Au plus près de la mort. Romancière et psychologue, Sarah Chiche est de retour avec un roman très différent des précédents. Après «Les Enténébrés» et «Saturne», elle publie «Les Alchimies», un roman qu’on peine à lâcher, tant l’histoire est prenante et son héroïne attachante. On fait la connaissance de Camille, 48 ans, une femme brillante, courageuse et divorcée. Elle travaille dans un hôpital public en tant que médecin légiste, ne compte pas ses heures, jusqu’au jour où cette mère célibataire reçoit un mail étrange.

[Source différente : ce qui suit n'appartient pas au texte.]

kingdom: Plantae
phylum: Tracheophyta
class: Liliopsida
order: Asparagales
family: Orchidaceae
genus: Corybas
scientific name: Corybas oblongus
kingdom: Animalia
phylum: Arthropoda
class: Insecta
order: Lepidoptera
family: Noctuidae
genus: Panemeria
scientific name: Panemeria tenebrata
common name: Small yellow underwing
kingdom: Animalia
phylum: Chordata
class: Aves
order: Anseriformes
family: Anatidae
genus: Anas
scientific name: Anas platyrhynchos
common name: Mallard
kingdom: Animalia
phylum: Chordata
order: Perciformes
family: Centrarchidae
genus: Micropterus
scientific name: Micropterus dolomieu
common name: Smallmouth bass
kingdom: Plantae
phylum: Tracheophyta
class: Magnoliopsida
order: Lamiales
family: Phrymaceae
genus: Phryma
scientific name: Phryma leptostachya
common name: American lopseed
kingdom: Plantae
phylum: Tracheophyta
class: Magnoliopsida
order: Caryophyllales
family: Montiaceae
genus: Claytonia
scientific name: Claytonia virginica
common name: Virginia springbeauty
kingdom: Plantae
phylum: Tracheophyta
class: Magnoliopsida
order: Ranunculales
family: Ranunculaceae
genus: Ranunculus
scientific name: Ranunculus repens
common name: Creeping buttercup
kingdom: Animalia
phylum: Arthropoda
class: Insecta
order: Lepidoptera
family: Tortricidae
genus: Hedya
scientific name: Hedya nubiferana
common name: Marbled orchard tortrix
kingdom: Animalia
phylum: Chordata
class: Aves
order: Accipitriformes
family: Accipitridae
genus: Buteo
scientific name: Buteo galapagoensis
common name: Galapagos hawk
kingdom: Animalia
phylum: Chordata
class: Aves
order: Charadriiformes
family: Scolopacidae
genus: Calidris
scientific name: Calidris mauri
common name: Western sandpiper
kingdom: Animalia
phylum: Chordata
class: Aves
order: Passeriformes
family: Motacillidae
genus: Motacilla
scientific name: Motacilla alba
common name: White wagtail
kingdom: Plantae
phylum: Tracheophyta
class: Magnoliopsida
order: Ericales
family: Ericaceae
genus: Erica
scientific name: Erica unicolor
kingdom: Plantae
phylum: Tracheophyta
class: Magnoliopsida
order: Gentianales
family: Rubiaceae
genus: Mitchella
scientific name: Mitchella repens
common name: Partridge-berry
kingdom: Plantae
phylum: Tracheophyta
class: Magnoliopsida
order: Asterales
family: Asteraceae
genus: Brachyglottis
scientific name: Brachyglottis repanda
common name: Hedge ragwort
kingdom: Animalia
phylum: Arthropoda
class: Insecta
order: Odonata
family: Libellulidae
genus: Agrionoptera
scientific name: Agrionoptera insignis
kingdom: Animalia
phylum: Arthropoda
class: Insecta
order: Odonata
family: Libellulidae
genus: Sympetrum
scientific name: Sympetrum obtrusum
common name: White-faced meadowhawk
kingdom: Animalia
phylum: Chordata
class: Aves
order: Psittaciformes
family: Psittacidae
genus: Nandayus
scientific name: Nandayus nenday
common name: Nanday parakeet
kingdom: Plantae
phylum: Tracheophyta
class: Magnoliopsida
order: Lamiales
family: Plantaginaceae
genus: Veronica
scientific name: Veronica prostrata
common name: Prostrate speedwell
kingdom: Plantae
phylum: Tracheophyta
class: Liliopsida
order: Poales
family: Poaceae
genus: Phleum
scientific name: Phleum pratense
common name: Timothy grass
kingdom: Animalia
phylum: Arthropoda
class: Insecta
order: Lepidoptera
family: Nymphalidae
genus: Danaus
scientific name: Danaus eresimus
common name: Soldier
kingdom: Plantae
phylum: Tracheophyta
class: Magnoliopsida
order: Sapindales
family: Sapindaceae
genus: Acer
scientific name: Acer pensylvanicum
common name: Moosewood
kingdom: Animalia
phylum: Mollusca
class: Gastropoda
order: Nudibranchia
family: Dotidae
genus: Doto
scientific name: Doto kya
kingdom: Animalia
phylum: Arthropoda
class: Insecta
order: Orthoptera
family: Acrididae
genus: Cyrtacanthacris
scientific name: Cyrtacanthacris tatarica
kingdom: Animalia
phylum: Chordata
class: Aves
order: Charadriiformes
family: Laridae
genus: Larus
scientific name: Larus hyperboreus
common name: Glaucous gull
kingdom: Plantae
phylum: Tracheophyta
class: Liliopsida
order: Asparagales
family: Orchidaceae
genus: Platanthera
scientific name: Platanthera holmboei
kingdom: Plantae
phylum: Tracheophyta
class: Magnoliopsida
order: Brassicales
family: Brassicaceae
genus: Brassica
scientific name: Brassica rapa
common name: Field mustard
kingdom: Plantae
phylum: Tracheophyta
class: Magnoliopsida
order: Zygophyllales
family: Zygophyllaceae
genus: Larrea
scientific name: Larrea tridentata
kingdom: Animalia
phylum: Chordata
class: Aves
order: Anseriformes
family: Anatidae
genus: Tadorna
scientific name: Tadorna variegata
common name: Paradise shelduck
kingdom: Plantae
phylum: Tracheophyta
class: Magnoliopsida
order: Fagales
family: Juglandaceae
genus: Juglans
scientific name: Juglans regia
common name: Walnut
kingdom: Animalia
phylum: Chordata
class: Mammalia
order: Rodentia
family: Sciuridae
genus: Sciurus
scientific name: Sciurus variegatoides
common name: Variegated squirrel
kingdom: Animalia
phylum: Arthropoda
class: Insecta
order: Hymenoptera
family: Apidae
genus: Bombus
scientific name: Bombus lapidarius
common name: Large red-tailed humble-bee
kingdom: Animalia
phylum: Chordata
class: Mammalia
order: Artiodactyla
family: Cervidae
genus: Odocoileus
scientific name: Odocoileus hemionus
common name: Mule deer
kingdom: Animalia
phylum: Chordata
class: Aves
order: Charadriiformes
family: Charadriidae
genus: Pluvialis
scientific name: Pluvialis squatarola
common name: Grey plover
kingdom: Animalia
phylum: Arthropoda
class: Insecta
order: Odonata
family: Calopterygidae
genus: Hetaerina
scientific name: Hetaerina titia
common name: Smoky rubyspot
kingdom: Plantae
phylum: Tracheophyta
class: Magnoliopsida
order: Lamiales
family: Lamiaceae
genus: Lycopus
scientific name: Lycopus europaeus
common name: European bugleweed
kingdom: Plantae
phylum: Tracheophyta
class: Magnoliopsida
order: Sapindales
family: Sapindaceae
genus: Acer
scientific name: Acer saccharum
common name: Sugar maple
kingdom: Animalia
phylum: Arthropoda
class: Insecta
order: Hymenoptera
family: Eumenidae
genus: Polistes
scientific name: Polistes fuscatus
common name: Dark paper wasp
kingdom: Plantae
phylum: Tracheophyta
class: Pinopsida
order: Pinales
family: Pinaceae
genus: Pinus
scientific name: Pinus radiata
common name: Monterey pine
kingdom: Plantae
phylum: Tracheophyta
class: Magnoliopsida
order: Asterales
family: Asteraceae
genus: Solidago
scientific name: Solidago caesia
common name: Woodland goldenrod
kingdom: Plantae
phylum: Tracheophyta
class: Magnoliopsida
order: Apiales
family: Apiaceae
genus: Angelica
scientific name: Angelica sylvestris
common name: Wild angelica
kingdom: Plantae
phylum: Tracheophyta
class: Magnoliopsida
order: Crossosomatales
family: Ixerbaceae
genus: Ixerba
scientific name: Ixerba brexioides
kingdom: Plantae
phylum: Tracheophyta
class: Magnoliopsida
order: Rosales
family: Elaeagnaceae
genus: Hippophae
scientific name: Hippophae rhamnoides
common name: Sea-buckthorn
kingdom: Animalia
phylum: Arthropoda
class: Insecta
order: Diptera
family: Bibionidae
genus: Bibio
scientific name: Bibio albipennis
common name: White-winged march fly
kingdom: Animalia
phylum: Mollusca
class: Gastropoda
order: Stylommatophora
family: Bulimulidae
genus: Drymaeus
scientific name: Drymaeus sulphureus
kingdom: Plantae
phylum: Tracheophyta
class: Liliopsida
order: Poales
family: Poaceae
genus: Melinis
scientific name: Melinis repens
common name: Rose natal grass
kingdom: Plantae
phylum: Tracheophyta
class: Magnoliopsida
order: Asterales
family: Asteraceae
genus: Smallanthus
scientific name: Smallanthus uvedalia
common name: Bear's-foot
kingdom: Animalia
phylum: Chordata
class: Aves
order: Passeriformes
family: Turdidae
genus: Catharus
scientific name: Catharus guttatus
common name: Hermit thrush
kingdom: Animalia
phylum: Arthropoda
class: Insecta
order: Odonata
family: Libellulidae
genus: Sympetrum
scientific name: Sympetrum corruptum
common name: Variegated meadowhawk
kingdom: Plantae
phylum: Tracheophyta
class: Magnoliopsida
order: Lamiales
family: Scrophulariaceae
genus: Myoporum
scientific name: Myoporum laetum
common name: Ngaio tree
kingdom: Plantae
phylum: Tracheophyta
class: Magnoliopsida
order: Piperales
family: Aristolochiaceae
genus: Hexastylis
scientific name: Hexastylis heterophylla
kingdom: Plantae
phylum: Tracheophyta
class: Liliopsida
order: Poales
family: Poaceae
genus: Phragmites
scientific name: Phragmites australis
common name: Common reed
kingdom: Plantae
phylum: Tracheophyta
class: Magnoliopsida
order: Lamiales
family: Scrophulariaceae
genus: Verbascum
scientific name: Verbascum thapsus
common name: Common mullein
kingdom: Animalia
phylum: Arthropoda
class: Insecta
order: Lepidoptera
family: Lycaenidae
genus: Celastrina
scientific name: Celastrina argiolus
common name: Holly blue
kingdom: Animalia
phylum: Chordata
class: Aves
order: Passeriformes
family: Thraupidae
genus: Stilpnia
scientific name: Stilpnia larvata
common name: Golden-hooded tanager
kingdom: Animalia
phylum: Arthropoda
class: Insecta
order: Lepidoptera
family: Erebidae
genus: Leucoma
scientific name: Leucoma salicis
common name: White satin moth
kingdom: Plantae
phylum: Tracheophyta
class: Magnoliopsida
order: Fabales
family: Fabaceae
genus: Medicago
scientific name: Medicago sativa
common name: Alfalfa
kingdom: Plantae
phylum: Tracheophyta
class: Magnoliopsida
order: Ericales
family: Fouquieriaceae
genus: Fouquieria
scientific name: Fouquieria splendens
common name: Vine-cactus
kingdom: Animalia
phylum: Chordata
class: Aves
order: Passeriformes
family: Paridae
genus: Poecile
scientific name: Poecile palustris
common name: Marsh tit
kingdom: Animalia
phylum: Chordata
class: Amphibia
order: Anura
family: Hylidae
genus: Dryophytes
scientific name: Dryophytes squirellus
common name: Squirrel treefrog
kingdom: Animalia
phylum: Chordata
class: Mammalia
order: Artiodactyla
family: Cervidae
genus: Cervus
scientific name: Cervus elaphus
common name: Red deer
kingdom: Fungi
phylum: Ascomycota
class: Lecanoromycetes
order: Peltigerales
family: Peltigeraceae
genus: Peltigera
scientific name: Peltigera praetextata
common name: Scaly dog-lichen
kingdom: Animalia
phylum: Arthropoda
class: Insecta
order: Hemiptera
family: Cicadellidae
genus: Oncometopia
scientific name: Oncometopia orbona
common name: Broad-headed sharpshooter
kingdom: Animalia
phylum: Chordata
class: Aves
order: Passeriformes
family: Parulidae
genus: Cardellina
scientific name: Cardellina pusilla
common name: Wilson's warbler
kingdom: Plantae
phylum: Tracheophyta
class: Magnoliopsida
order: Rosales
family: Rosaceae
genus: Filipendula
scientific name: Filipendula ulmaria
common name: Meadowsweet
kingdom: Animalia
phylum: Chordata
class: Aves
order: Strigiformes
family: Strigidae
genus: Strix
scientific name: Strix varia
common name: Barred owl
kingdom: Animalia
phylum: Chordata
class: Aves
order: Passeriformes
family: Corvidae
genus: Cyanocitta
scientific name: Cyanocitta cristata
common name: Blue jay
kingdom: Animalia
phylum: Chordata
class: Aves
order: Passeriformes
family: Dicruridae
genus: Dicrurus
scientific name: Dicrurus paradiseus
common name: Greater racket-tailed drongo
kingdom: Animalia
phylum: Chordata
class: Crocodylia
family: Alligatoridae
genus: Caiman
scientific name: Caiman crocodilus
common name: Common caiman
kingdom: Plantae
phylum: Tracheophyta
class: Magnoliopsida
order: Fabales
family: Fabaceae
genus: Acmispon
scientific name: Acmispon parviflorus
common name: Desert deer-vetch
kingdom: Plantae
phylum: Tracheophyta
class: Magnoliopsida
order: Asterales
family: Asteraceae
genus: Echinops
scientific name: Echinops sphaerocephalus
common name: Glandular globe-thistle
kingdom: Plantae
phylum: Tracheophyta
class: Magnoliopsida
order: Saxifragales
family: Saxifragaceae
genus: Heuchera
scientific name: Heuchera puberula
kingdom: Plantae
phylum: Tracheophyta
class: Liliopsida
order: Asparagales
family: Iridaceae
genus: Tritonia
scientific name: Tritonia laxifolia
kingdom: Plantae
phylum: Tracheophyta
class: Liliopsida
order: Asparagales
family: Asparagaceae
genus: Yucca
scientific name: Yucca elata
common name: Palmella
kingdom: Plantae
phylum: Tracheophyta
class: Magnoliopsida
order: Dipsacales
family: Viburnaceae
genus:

Il est question du peintre espagnol Francisco de Goya et de son crâne volé après son inhumation à Bordeaux, en 1828. Intriguée, l'héroïne décide alors de partir à la rencontre de cette correspondante, Jeanne, une ancienne directrice de théâtre. C’est le début d’une quête effrénée. Camille part sur les traces de Goya, et en même temps, sur celles de ses origines et de son passé.

Car Jeanne a beaucoup à lui raconter, notamment sur ses parents et son parrain, qui durant leur jeunesse, étaient prêts à tout pour percer le secret de Goya. Ce roman d’aventure et d’enquête captive. Sarah Chiche nous emmène dans les couloirs des catacombes, nous parle des pouvoirs de l’art, de l'origine du génie et met en scène des personnages passionnés et animés par la quête de l'intelligence, avec lesquels on passe un très bon moment.

«Les Alchimies», Sarah Chiche, éd. du Seuil.